* _Document excerpt_:
# # # # # # #
With respect to 285C, which is the only other right of entry found within division 11A, it's the submission of the CFA that this right should be seen as incidental to the relevant relationship. This issue was touched on in the Moranbah North Coal Management Pty Ltd case. And if I could hand a copy of that up to your Honour.
EXHIBIT #G6 EXTRACT FROM SHORTER OXFORD
EXHIBIT #G7 EXTRACT FROM MACQUARIE
PN26
MR O'GRADY: Thank you, your Honour. Your Honour, as your Honour knows the Moranbah North Coal Management case concerned the scope of section 285G of the Act. And, in particular, whether the phrase industrial disputes, as it appears in section 285G, was confined to industrial disputes as defined in section four. And in determining that the phrase was not so confined, their Honours had regard to the provisions in part 11A and noted that many of them did not pertain to the employment relationship. And that, in effect, 285G would be denuded of significant operation if it was confined in the way in which it was argued before the Full Bench.
PN27
However, the Full Bench did note, and this is at paragraph 24 of the decision, that right of entry provisions, similar to those found within 285B and, in my submissions, similar to those, in using similar language to that, found within the clause hereunder consideration, and the clause under consideration in Schefenacker's case, have for many years been placed within awards of this commission. And at the foot of paragraph 24, the Full Bench saying:
PN28
In passing, we note the possibility of the power to include a right of entry provision in awards, a power exercised by the Commission for many years before the Workplace Relations Act came into effect, might well have been grounded in the power of the Commonwealth Parliament to legislate in relation to incidental matters.
# # # # # # #
* _What the exercise asks_:
Answer these questions from the hearing transcript:
1. The scope of which section of the Act was at issue in the Moranbah North Coal Management case?
2. Which paragraph of that decision is cited for the Full Bench's note on right of entry provisions in awards?
3. According to the quoted passage, what power of the Commonwealth Parliament might the power to include a right of entry provision in awards have been grounded in?

Collection entries
# # # # # # #
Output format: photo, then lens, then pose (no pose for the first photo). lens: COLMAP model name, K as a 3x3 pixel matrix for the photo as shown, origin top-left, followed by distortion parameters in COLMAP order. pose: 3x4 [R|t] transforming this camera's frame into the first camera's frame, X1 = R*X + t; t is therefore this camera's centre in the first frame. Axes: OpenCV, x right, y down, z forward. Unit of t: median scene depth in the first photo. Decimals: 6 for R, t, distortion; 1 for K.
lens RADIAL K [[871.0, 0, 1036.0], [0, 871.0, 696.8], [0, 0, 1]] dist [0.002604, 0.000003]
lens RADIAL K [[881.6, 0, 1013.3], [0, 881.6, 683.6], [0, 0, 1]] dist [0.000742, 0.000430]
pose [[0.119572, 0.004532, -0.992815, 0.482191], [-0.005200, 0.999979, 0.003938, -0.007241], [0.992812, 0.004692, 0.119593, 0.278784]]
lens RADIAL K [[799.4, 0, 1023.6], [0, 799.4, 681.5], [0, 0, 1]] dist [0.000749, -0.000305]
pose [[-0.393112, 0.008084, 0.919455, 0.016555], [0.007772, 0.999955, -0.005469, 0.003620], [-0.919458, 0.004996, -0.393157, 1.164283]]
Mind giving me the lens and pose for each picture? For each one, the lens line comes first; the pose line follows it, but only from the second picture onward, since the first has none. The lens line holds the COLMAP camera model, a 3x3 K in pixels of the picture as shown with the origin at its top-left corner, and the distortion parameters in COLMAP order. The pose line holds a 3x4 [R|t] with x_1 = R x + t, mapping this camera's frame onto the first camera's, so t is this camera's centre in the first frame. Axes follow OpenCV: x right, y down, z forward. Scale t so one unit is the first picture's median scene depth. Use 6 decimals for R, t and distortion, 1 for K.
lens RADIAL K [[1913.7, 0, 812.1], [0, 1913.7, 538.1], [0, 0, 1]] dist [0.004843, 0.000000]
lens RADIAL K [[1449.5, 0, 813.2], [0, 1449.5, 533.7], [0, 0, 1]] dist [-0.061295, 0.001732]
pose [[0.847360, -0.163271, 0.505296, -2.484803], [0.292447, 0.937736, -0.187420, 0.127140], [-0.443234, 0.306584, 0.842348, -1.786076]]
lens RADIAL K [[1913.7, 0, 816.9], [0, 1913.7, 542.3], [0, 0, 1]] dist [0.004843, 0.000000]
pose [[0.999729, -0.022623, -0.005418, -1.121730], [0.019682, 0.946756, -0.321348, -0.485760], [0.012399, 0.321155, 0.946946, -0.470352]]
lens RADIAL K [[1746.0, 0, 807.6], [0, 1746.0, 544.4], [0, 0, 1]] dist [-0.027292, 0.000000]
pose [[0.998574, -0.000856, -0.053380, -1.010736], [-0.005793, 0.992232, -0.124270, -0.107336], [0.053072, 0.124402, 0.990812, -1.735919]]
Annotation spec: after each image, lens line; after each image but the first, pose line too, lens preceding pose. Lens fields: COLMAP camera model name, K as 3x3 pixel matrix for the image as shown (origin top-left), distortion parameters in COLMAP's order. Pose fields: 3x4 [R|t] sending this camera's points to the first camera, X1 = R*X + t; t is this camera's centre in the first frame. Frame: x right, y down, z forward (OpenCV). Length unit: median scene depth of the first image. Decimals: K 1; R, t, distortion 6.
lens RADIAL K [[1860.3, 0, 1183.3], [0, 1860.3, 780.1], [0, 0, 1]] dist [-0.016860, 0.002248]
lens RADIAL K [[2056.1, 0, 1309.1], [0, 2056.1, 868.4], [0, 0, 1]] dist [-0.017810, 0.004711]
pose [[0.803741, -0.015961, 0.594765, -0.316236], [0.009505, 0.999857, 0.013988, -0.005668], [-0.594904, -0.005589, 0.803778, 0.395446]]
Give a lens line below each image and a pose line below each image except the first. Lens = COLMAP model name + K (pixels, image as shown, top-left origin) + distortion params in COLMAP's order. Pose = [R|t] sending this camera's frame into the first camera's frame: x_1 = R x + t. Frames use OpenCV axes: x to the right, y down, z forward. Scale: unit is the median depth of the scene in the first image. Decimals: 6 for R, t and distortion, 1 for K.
# # # # # # #
* _Answer for the task_:
1. Section 285G.
2. Paragraph 24.
3. The power to legislate in relation to incidental matters.